### ASSIGNED TASK
The material below is to be copied exactly from the line with "haracter or a" up to and including the line with "No signal before", with nothing else kept and no pictures.

### STORED DATA
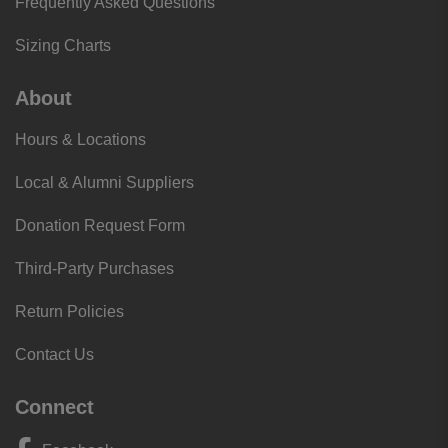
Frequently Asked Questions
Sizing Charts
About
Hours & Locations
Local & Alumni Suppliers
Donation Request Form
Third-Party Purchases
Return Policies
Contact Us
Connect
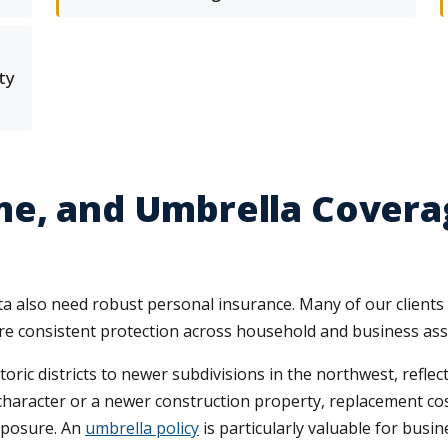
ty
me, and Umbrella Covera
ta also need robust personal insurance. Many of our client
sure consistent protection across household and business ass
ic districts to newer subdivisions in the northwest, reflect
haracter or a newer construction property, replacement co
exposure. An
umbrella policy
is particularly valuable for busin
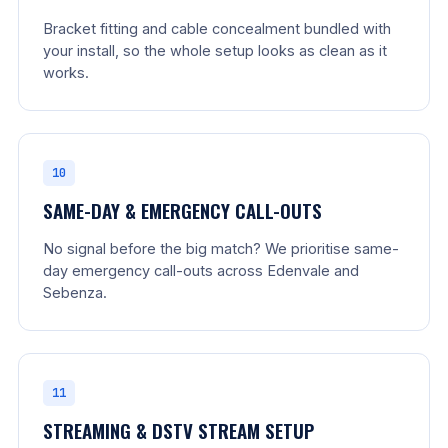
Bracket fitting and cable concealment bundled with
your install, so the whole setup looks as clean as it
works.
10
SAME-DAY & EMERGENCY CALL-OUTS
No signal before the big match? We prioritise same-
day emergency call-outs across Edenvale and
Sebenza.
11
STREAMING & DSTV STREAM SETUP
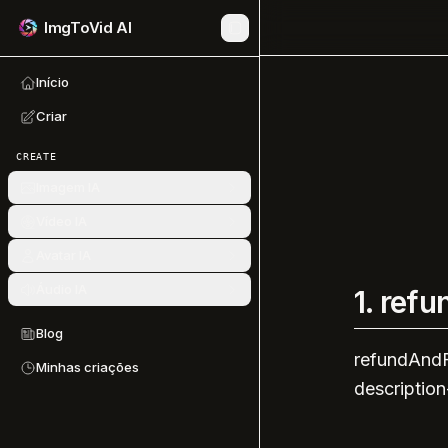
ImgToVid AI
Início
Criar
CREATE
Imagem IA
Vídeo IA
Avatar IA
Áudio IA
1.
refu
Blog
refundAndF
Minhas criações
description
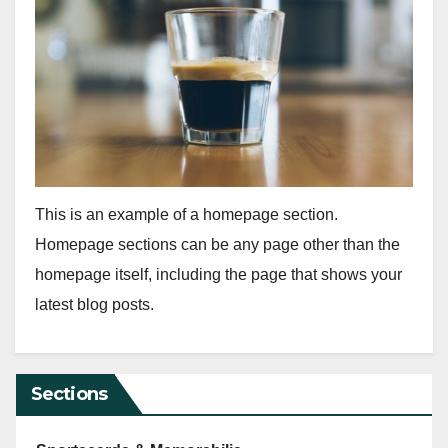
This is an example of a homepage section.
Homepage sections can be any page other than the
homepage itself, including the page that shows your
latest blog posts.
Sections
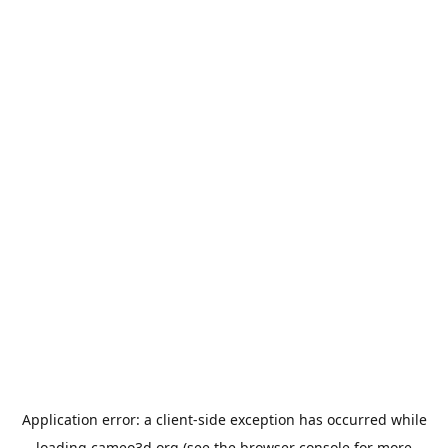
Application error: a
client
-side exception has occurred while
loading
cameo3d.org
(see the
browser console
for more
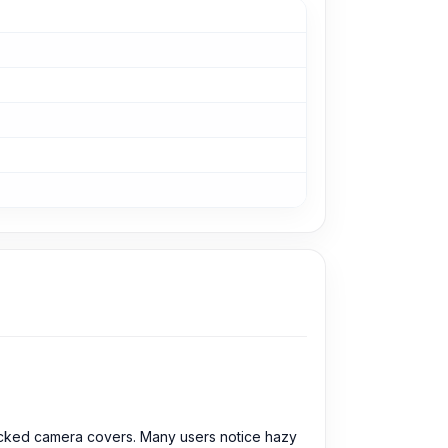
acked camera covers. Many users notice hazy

### SOLUTION TO THIS PROBLEM
haracter or a newer construction property, replacement co
exposure. An
umbrella policy
is particularly valuable for busin
Bracket fitting and cable concealment bundled with
your install, so the whole setup looks as clean as it
works.
10
SAME-DAY & EMERGENCY CALL-OUTS
No signal before the big match? We prioritise same-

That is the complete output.